Klarna, the buy now, pay later service, is making headlines with a significant shift in its customer service strategy. After aggressively pursuing AI implementation, the company is now reversing course and hiring human customer service representatives. This move comes as a surprise, given Klarna's previous stance on AI adoption 1.
In 2023, Klarna CEO Sebastian Siemiatkowski expressed his desire for the company to be OpenAI's "favorite guinea pig" 2. This led to a hiring freeze and a significant reduction in workforce, with plans to cut staff from 3,800 to 2,000. Siemiatkowski claimed that AI chatbots were handling two-thirds of customer service conversations within the first month of deployment, seemingly doing the work of 700 employees 1.
However, the company soon discovered that more work didn't necessarily mean better work. Siemiatkowski admitted that while AI customer service chatbots were cheaper to employ, they offered "lower quality" output 3. This realization prompted a reevaluation of their customer service strategy.
Klarna is now on a recruitment drive to add more human staff to its ranks. Siemiatkowski emphasized the importance of having human representatives available for customers:
"From a brand perspective, a company perspective...I just think it's so critical that you are clear to your customer that there will be always a human if you want," 4.
The company is targeting students, rural populations, and dedicated Klarna users for these new roles 5. All new customer service representatives will be remote-based in what Siemiatkowski describes as an "Uber type of setup" 1.

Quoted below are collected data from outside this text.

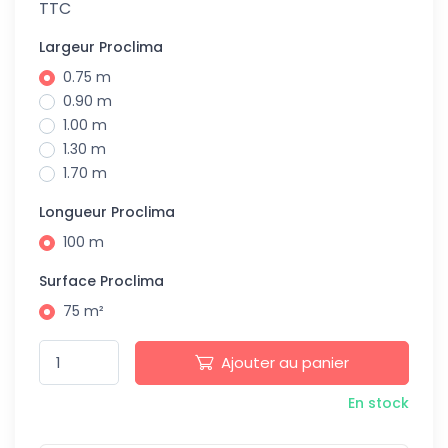
TTC
Largeur Proclima
0.75 m
0.90 m
1.00 m
1.30 m
1.70 m
Longueur Proclima
100 m
Surface Proclima
75 m²
Ajouter au panier
En stock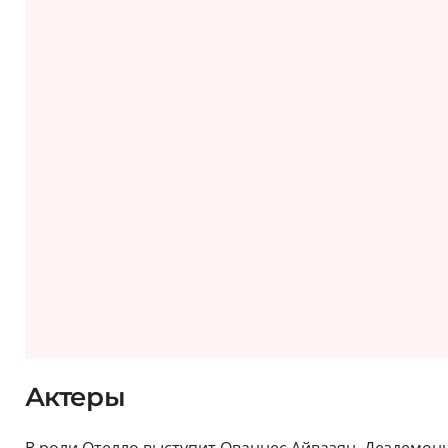
Актеры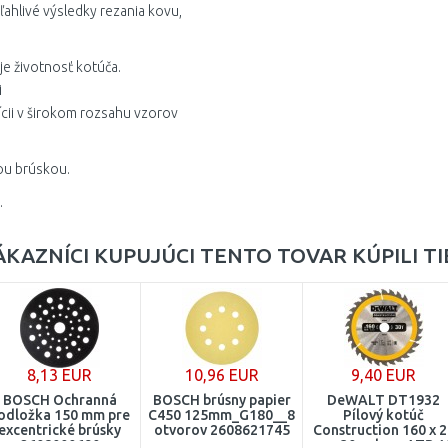
ahlivé výsledky rezania kovu,
je životnosť kotúča.
i
ícii v širokom rozsahu vzorov
ou brúskou.
.
ÁKAZNÍCI KUPUJÚCI TENTO TOVAR KÚPILI TI
8,13 EUR
10,96 EUR
9,40 EUR
BOSCH Ochranná
BOSCH brúsny papier
DeWALT DT1932
odložka 150 mm pre
C450 125mm_G180__8
Pílový kotúč
excentrické brúsky
otvorov 2608621745
Construction 160 x 2
2608000690
mm, 30 zubov, ATB 1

Klarna's experience serves as a cautionary tale for other companies rushing to implement AI solutions. A survey of UK business leaders found that over 55% who rushed to replace jobs with AI now regret their decision 3. This highlights the need for a balanced approach to AI adoption, especially in customer-facing roles.
While AI continues to advance, Klarna's reversal suggests that human interaction remains crucial in customer service. Siemiatkowski now believes that "Really investing in the quality of the human support is the way of the future for us" 5. This shift may influence other companies to reconsider their AI strategies and the value of human touch in customer interactions.